With so many coal-fired electric generating units, it's difficult to quantify their impacts and get a cumulative understanding. The State models incremental impacts- how this one additional unit will affect the air/resources. With so many proposed new sources, incremental analyses do not provide enough information. Modeling and assessing cumulative impacts is a complex endeavor and requires more resources than are currently available to Tribal staff.
The proposed 78 MW Holland Board of Public Works James DeYoung unit is located in an area with currently high and increasing levels of mercury in the surface water and fish tissue- already over health and safety limits.
The proposed 930 MW Consumers Energy Karn-Weadock unit has an approved State air permit to install, which requires the use of carbon capture and sequestration (CCS) when it becomes available, despite CCS's 30% parasitic load and documented cost-prohibitiveness. The permit also commits the company to closing 5-7 older coal-fired units throughout the state, because the new 930MW of power are not needed unless 930 MW of current power plants are shut down. However, closing 5 units will likely equate only a 600-700 MW closure. The older 5-7 units will not be required to follow the upcoming mercury regulations, which may have required their closure due to the expense of retrofitting to meet the mercury regulations. With the deal, now the older plants can remain open for several more years without controlling their mercury emissions.
The proposed 600 MW Wolverine Clean Energy Venture is located in a relatively pristine area and will consume over 86% of the 24 hour PM2.5 increment.
With even the highest new proposed NAAQS for ozone (0.070ppm), all of the proposed plants will most likely be in non-attainment areas for ozone. Regardless of these issues, if the permit applications are administratively complete, the State can (and according to many- should) approve.
An important issue is the failure of the State and Federal governments to recognize Tribal rights and responsibilities over treaty-ceded territories when it comes to environmental regulation. With small reservations, much of the Tribal hunting, trapping, fishing, and gathering occurs on State and Federal lands. Impacts on the resources within State and Federal lands are important to the Tribes and directly impact their access to treaty-ceded resources. Tribal signatories maintain usufructuary rights to these resources that should be federally protected.

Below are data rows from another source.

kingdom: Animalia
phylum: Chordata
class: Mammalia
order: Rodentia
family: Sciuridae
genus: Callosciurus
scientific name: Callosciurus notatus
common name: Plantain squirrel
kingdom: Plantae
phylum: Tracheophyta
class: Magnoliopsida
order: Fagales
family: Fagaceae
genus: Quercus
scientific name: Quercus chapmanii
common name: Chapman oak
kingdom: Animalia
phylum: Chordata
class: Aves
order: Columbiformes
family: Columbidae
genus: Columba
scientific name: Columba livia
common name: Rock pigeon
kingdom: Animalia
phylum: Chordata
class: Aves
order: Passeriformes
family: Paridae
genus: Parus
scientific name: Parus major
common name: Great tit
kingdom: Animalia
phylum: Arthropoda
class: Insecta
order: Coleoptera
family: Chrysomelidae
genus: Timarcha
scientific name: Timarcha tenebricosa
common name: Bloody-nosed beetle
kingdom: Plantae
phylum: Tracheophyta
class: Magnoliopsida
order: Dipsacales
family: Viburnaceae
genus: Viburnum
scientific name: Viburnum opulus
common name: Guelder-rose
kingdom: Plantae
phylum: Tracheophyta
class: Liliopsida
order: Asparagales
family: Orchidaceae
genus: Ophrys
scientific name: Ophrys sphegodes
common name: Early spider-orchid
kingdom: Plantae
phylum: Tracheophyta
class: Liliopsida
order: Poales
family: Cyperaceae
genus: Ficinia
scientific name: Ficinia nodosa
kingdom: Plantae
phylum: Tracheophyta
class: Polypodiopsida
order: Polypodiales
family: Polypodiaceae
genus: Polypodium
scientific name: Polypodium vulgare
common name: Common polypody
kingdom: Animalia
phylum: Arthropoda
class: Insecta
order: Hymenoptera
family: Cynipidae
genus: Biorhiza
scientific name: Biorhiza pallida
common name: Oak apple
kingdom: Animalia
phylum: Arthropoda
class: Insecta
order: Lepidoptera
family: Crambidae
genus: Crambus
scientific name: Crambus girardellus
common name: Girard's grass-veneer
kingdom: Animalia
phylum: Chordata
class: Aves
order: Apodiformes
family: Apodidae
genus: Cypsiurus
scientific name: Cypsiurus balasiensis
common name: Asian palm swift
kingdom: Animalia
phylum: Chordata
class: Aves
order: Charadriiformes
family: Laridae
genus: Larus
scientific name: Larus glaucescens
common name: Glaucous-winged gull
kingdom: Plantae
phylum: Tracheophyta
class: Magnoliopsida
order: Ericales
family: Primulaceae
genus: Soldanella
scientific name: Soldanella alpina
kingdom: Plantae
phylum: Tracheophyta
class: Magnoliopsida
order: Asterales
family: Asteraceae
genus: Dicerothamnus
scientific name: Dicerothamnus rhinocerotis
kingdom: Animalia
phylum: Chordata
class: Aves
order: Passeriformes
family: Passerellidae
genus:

Yet another important issue is the process of notification and consultation between Tribal and State governments. Tribes are currently included under the public comment period for Michigan air permitting. Tribal environmental staff and Michigan Department of Natural Resources and Environment staff are currently working on developing better processes for notification, which involve the Tribes earlier in the permitting process. The agreements between the Tribes in Minnesota and the Minnesota Pollution Control Agency are models for such coordinated communication on air and water permitting.
Treatment as a Sovereign status is another option that would require the State to notify and consult with a Tribe prior to the public comment period for State permitting actions. However, the US EPA does not pursue TAS designations for Tribal lands where the exterior boundaries are disputed by States. Disputes over exterior boundaries have historically limited Tribal pursuit of TAS.